This week, Ozan presented a recent paper from Matthias Bethge’s group:
A. S. Ecker, P. Berens, A. S. Tolias, and M. Bethge
The effect of noise correlations in populations of diversely tuned neurons
The Journal of Neuroscience, 2011
The paper describes an analysis of the effects of correlations on the coding properties of a neural population, analyzed using Fisher information. The setup is that of a 1D circular stimulus variable (e.g., orientation) encoded by a population of N neurons defined by a bank of tuning curves (specifying the mean of each neuron’s response), and a covariance matrix describing the correlation structure of additive “proportional” Gaussian noise.

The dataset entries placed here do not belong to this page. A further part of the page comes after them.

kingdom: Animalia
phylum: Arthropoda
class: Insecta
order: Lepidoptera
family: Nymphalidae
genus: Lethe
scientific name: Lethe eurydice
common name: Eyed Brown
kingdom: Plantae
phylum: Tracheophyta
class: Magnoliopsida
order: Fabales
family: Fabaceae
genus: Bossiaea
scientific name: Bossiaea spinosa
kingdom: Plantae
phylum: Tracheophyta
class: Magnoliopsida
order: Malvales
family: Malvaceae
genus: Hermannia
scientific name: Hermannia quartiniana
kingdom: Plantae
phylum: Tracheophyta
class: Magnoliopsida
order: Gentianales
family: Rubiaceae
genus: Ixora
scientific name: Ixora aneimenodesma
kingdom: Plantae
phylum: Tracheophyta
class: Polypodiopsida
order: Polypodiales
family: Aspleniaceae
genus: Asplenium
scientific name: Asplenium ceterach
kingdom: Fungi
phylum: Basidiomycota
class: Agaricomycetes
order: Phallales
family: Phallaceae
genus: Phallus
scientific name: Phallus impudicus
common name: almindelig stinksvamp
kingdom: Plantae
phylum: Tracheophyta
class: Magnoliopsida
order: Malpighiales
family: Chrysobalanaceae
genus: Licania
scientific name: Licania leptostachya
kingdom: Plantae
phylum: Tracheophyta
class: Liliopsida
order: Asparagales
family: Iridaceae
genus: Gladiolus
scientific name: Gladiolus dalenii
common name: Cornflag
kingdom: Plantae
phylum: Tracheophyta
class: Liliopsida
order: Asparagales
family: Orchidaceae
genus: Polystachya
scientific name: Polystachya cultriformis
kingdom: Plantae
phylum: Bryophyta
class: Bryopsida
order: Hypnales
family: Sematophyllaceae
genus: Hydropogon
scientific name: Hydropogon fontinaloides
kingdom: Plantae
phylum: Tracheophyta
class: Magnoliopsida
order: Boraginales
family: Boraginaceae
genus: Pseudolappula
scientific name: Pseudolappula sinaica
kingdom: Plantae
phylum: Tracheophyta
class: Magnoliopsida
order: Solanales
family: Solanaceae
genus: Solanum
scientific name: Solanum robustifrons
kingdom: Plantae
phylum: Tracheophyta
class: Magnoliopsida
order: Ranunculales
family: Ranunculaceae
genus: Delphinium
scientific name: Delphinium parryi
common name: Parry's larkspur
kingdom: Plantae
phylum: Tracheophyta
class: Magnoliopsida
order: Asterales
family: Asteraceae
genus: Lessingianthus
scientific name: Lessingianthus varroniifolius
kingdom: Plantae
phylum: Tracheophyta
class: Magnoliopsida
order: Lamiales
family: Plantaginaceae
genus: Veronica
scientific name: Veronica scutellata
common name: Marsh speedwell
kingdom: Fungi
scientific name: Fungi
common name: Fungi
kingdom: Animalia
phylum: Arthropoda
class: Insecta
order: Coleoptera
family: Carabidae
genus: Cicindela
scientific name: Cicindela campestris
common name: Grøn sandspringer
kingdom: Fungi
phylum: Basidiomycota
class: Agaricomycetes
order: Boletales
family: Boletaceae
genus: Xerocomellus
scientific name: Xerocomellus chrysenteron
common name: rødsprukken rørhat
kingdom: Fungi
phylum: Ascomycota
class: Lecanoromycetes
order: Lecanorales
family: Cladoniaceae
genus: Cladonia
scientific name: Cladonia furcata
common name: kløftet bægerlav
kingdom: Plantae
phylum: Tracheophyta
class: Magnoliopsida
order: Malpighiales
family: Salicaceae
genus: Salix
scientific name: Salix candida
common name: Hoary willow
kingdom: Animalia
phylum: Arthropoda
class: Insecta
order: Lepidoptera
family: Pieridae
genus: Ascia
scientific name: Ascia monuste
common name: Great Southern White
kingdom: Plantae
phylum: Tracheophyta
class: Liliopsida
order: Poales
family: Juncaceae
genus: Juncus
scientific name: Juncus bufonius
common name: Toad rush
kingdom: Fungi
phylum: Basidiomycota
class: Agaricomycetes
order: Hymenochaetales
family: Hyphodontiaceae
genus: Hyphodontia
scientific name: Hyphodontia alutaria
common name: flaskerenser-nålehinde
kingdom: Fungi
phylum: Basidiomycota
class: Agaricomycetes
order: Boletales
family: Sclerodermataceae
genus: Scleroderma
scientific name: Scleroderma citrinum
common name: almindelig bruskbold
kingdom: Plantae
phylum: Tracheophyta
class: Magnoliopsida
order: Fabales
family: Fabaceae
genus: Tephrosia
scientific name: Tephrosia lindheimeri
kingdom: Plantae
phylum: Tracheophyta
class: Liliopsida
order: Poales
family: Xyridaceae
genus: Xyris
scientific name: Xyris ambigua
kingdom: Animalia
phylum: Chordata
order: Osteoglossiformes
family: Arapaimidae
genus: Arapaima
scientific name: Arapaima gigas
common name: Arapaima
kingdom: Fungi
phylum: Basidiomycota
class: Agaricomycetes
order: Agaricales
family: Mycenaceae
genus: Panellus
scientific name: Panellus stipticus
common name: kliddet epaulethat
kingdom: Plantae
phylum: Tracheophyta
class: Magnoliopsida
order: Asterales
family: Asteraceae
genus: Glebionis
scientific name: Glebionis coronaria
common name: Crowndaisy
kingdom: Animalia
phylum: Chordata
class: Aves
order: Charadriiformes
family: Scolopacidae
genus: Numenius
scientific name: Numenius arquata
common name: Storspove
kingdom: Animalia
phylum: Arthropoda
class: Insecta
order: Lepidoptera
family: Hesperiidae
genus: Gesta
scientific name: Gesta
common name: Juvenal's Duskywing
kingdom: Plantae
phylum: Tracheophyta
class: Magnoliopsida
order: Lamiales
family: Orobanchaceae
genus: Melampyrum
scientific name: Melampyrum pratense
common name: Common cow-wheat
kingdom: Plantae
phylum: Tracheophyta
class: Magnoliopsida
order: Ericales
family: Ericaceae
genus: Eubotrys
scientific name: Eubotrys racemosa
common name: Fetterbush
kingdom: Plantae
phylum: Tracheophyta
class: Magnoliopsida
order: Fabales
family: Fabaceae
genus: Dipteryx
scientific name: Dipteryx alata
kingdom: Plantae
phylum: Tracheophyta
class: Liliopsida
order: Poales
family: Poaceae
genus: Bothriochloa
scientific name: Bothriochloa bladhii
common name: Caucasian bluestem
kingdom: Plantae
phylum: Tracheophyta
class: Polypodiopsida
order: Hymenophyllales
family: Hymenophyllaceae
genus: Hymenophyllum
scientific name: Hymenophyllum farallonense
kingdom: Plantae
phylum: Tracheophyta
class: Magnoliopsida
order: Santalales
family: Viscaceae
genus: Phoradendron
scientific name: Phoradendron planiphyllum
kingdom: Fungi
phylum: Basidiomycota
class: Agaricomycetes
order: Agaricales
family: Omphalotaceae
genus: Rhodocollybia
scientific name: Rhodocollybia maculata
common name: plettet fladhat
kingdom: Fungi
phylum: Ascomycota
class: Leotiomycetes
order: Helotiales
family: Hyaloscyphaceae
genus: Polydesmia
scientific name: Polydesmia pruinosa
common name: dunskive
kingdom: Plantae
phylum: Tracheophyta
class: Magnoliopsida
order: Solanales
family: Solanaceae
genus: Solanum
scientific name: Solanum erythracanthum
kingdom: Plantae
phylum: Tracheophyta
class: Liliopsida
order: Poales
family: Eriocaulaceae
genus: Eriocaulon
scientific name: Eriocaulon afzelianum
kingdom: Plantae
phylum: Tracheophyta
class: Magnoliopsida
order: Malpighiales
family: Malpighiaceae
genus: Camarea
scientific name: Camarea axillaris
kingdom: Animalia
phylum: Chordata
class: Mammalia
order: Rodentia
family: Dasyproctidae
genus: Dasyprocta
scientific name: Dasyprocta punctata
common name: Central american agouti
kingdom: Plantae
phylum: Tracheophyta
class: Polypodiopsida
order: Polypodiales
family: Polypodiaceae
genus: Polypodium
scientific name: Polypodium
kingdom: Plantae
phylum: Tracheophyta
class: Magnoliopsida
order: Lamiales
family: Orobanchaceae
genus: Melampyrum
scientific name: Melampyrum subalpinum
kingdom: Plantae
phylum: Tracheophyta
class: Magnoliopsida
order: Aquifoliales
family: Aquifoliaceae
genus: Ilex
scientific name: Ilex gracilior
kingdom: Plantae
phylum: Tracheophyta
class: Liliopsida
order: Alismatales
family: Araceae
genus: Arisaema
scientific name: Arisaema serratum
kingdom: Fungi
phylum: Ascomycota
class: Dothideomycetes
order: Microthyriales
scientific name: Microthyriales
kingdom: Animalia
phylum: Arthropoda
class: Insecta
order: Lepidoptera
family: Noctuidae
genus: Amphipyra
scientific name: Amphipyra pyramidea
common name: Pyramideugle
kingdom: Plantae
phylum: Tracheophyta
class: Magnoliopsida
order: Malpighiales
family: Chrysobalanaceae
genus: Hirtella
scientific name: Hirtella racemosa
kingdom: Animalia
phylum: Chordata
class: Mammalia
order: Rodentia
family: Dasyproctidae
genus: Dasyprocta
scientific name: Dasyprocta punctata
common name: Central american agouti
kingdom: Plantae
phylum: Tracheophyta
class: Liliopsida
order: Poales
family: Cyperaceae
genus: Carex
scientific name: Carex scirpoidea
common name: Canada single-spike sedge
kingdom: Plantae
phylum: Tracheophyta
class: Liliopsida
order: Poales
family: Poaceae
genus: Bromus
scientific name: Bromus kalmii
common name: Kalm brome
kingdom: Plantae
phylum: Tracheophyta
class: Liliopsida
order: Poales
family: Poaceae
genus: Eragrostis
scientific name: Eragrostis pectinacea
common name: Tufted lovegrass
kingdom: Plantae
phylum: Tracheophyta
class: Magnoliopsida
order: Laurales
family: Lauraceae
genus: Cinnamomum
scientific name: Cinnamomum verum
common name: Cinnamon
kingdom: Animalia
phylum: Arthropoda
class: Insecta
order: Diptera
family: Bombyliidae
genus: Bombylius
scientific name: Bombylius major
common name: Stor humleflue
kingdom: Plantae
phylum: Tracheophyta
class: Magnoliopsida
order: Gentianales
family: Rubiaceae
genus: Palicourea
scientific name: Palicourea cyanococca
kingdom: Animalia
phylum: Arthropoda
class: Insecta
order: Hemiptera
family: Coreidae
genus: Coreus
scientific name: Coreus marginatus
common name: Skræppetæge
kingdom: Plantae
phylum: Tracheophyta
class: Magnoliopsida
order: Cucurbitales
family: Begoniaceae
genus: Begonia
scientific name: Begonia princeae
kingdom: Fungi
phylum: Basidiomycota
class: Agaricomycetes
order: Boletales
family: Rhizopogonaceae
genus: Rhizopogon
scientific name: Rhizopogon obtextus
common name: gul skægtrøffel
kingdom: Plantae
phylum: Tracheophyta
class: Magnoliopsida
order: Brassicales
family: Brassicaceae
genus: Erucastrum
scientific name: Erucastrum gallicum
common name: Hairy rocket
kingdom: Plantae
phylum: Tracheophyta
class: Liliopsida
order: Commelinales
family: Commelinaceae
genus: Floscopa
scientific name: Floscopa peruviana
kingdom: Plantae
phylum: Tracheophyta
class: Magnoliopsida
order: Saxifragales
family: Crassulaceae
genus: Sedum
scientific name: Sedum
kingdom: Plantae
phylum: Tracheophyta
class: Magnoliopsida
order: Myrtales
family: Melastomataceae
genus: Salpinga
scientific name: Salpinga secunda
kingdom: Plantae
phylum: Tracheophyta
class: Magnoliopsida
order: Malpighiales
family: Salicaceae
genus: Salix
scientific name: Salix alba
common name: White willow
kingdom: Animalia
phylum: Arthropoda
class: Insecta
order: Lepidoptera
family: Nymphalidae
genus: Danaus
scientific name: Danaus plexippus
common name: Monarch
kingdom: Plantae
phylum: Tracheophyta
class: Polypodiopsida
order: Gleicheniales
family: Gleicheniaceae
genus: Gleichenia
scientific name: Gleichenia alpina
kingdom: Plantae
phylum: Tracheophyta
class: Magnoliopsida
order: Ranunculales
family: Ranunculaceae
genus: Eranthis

The authors find that when the tuning curves are heterogeneous (i.e., not shifted copies of a single Gaussian bump), then noise correlations do not reduce Fisher information. So correlated noise is not necessarily harmful. This seems surprising in light of a bevy of recent papers showing that the primary neural correlate of perceptual improvement (due to learning, attention, etc.) is a reduction in noise correlations. (So Matthias, what is going on??).
It’s a very well written paper, very thorough, with gorgeous figures. And I think it sets a new record for “most equations in the main body of a J. Neuroscience paper”, at least as far as I’ve ever seen. Nice job, guys!